As for TPG's website, Khoury said he has had ongoing problems accessing it. "When I signed up with TPG I could not log-in, so I called them to ask them for my details. I was able to log in. The next time I tried to log in I couldn't, so I had to call them again to reset it. The next time I logged in I could not get in," he said.
"I knew my number and customer number and had them at hand to check and used the same password I always used. So why was I locked out yet again? Why can you not reset a password via the TPG site as with other mobile providers?"
Since then, Khoury has lodged a complaint with the Telecommunications Industry Ombudsman (TIO). TPG has of yesterday also failed to resolve the complaint within the 10 days the TIO offers under its process.
Levy insisted Khoury's case was unusual, that 99.9 per cent of its customers did not exceed their cap. "Let's say we go under the $19.99 product; we give them $300 worth of value. Although they might be paying a higher rate (5c/10KB) for data, they're not actually paying that rate because we're giving them $300 worth and it's included in the cap. I do understand that if they go outside their cap then they will have to pay that. But most customers position themselves where they are comfortable," he added.

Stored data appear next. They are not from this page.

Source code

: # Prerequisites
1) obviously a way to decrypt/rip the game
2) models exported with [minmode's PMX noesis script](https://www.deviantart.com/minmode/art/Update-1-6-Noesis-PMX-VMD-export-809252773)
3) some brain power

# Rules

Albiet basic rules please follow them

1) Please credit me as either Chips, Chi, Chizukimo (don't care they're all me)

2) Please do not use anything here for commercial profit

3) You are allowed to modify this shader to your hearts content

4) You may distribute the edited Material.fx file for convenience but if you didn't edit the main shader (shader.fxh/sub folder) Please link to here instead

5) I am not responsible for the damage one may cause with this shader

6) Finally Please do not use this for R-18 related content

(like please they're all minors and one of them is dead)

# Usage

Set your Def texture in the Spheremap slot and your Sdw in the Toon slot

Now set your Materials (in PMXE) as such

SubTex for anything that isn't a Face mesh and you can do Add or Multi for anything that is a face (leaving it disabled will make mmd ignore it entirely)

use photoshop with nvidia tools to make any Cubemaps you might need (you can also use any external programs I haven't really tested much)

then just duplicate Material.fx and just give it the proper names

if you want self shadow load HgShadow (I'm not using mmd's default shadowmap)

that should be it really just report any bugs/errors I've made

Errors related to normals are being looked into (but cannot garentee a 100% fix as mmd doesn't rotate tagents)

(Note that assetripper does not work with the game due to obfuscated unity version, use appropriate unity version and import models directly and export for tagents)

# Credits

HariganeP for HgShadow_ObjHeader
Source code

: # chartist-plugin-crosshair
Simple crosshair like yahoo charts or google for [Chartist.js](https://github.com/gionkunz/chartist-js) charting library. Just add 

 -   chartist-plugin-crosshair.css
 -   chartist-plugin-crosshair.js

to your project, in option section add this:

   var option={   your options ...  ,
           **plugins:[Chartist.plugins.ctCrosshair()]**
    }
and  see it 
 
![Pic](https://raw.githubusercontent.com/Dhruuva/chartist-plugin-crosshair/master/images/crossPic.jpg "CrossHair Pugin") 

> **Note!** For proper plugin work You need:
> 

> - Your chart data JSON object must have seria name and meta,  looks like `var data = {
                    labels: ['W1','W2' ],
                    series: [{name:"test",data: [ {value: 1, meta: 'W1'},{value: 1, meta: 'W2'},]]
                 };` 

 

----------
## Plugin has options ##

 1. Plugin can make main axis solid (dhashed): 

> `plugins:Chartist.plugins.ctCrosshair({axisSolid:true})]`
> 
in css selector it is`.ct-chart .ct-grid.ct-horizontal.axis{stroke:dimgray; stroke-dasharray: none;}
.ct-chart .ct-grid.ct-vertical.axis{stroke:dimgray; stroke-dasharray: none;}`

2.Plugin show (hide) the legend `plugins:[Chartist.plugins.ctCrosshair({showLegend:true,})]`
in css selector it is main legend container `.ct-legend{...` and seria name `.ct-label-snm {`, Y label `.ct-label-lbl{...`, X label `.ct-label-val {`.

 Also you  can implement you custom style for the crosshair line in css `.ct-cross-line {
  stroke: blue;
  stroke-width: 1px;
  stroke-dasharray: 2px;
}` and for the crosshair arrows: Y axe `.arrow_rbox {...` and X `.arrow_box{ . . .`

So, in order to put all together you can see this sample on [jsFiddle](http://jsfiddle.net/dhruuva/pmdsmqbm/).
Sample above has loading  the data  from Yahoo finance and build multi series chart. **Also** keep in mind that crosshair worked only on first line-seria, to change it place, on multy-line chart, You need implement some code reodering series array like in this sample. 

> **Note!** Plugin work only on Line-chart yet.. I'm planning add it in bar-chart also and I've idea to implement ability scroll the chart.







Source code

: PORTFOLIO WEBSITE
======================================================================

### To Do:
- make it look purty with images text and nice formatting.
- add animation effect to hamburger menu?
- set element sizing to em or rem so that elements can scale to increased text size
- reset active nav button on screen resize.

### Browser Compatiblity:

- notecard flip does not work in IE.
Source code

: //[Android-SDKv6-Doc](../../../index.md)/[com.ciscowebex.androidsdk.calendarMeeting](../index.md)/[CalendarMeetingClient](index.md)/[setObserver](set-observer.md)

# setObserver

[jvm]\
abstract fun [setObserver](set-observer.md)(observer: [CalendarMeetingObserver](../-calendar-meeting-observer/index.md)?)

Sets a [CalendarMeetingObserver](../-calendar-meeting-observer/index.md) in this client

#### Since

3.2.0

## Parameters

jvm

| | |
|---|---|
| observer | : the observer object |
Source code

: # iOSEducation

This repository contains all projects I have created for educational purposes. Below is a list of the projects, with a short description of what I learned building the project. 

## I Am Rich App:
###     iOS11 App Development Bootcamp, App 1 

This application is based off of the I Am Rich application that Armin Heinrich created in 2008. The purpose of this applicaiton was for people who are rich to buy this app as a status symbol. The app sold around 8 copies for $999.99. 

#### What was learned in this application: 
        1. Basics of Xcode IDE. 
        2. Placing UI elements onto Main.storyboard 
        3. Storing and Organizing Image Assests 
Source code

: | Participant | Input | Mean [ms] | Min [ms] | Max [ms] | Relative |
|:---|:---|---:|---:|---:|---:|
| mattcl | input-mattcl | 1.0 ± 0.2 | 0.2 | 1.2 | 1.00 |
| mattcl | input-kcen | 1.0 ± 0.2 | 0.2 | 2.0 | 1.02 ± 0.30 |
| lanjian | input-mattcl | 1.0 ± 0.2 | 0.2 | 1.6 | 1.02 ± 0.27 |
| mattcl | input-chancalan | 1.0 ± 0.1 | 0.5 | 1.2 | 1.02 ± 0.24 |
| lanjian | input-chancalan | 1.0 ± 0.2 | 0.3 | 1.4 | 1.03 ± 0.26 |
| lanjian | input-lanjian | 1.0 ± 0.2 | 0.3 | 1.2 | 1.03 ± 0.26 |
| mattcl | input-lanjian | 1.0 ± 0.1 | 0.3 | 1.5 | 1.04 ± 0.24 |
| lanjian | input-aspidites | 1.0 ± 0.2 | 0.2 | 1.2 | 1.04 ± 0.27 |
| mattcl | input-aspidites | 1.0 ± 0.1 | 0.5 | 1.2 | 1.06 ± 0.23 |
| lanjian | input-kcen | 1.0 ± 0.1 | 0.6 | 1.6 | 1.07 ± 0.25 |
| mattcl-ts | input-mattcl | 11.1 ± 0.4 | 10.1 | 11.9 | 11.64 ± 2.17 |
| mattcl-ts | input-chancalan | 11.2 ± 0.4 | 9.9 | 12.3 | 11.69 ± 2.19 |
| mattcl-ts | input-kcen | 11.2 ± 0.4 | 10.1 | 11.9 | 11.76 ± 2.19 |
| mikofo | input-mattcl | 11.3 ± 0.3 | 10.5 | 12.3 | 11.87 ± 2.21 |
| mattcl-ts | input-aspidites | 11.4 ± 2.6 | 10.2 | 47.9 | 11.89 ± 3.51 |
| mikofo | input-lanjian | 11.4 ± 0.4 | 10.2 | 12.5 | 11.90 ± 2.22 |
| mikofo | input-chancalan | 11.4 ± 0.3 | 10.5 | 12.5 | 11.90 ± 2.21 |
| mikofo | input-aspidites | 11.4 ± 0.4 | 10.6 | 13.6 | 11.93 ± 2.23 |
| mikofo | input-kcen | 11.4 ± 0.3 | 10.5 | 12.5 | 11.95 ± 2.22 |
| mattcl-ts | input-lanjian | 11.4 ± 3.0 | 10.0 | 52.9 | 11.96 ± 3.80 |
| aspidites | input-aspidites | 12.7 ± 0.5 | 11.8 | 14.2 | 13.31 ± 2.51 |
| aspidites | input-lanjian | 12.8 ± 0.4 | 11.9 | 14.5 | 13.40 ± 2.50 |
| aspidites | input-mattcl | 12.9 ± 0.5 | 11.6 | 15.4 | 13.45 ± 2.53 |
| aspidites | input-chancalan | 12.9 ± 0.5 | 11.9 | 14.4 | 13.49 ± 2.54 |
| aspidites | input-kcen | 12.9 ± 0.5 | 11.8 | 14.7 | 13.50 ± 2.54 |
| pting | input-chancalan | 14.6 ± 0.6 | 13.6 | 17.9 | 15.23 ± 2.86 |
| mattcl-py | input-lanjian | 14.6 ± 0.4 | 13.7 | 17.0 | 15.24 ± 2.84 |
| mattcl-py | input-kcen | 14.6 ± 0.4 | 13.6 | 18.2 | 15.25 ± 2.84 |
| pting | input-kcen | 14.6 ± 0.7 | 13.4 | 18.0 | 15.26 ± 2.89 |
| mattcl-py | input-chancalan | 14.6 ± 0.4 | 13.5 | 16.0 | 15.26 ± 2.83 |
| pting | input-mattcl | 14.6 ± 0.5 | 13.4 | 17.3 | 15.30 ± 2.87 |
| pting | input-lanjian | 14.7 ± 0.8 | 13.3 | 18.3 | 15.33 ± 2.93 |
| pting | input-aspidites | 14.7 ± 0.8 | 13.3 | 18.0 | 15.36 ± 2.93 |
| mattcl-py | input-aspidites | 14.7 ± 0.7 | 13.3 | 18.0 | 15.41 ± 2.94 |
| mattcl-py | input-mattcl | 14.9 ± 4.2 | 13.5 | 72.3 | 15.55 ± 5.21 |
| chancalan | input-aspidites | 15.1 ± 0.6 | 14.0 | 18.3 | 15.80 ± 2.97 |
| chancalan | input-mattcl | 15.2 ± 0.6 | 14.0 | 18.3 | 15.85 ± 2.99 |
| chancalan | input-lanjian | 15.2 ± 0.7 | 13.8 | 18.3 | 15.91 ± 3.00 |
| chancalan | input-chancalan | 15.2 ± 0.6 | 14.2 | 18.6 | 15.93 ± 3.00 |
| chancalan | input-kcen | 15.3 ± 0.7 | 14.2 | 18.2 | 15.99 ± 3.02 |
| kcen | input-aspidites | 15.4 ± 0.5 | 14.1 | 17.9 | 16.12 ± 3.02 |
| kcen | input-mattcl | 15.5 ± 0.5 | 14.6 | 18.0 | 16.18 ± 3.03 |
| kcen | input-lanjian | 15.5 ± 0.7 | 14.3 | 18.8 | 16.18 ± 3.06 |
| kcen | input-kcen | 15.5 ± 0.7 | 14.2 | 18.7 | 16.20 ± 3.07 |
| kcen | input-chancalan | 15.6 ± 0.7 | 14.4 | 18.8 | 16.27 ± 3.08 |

Customers on its $19.99 deal can consume 60MB of data — less than half of Telstra's $10 mobile phone internet package — and after this they face its standard $5 per MB charge.
When asked if TPG would change how it presented its prices for its Super Cap plans to bring it in line with its competitors such as Telstra, Vodafone, Optus and even its own Pay as You Go product, where excess is charged at 2.75 cents per MB? "We don't have that many problems with it. Can it be refined? There's always room for improvement," said Levy.